# Start of Extract to read

# Best way to fix a hard to reach gap inside a box?



## Minorhero (Apr 8, 2011)

I have made a small box (3 inches on a side by 2.5 inches deep) but unfortunately I kinda messed it up in a few places  Most of the problems I fixed but the last problem I haven't figured out the best way to fix.

The bottom of the box is not perfectly flush with all 4 sides. It on two of the sides (one more then the other) there is a gap at the top of the piece, though the outside of the box looks great. The gap is about 2mm wide at its widest. I want to cover this up or fix this gap but getting inside to do it is difficult given the tight nature of the box.

I have considered 1) simply placing a new bottom of the box ontop of the current one. 2) placing a fabric bottom on the box (the box is going to be for jewelry as a gift a box). 3) flocking and hoping to cover it up that way. I am not sure if I could simply use wood filler, but I really have no experience with that.

Thoughts?


----------



## Mahdeew (Jul 24, 2013)

Maybe try to put legs on the bottom where you can make the correct adjustments? Picture would help as most of us visual.

# End of Extract to read
# Start of Information supplied

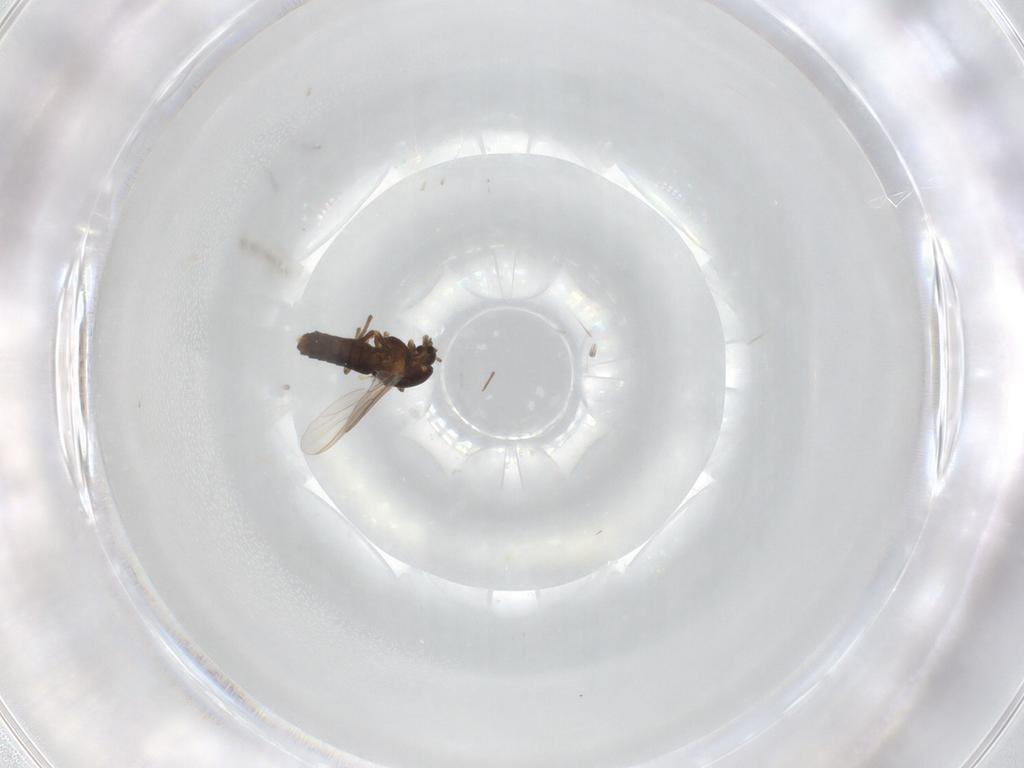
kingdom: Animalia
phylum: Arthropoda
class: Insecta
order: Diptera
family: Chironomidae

# End of Information supplied
# Start of Information supplied

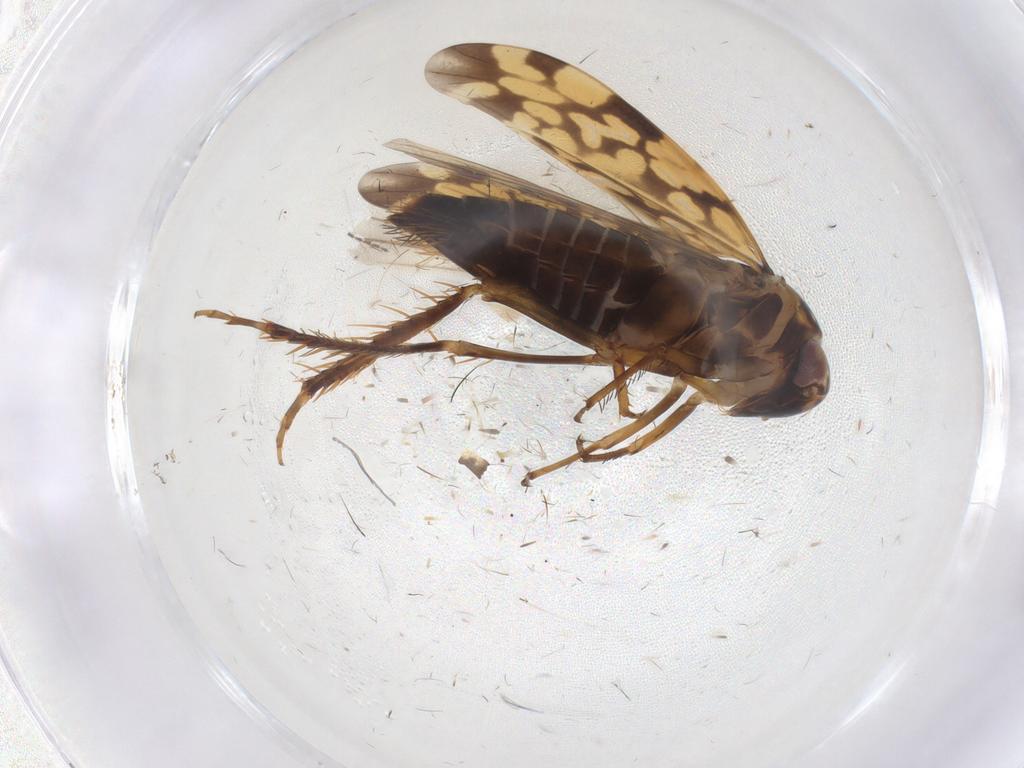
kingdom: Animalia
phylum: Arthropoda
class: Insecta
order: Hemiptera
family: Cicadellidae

# End of Information supplied

What this exercise asks →
A. In the thread on the box gap, how wide is the gap at its widest point?
B. Pick up the thread on the box gap with the next reply after its last post.
The data is separate material with no connection to the thread on the box gap.

Responses to the exercise →
A. About 2mm.

B.
----------



## bold1 (May 5, 2013)

When I line a jewelry box I use poster board cut just slightly smaller than the bottom of the box. I then wrap the cloth over the poster board, with the edges on the bottom of the poster board. Once I'm sure of the fit in the box, I glue the cloth edges fast to the bottom of the poster board. A couple drops of glue in the bottom of the box and I insert the cloth rapped poster board down on top the glue. I do the sides next and ends last. This lets me cover any nicks or small holes in the inside. By trimming the poster board before glueing the cloth I can get tight fits even if the angles are slightly off on the inside corners.


----------



## Finn (May 26, 2010)

I would fill the gap with wood filler or caulk and flock it.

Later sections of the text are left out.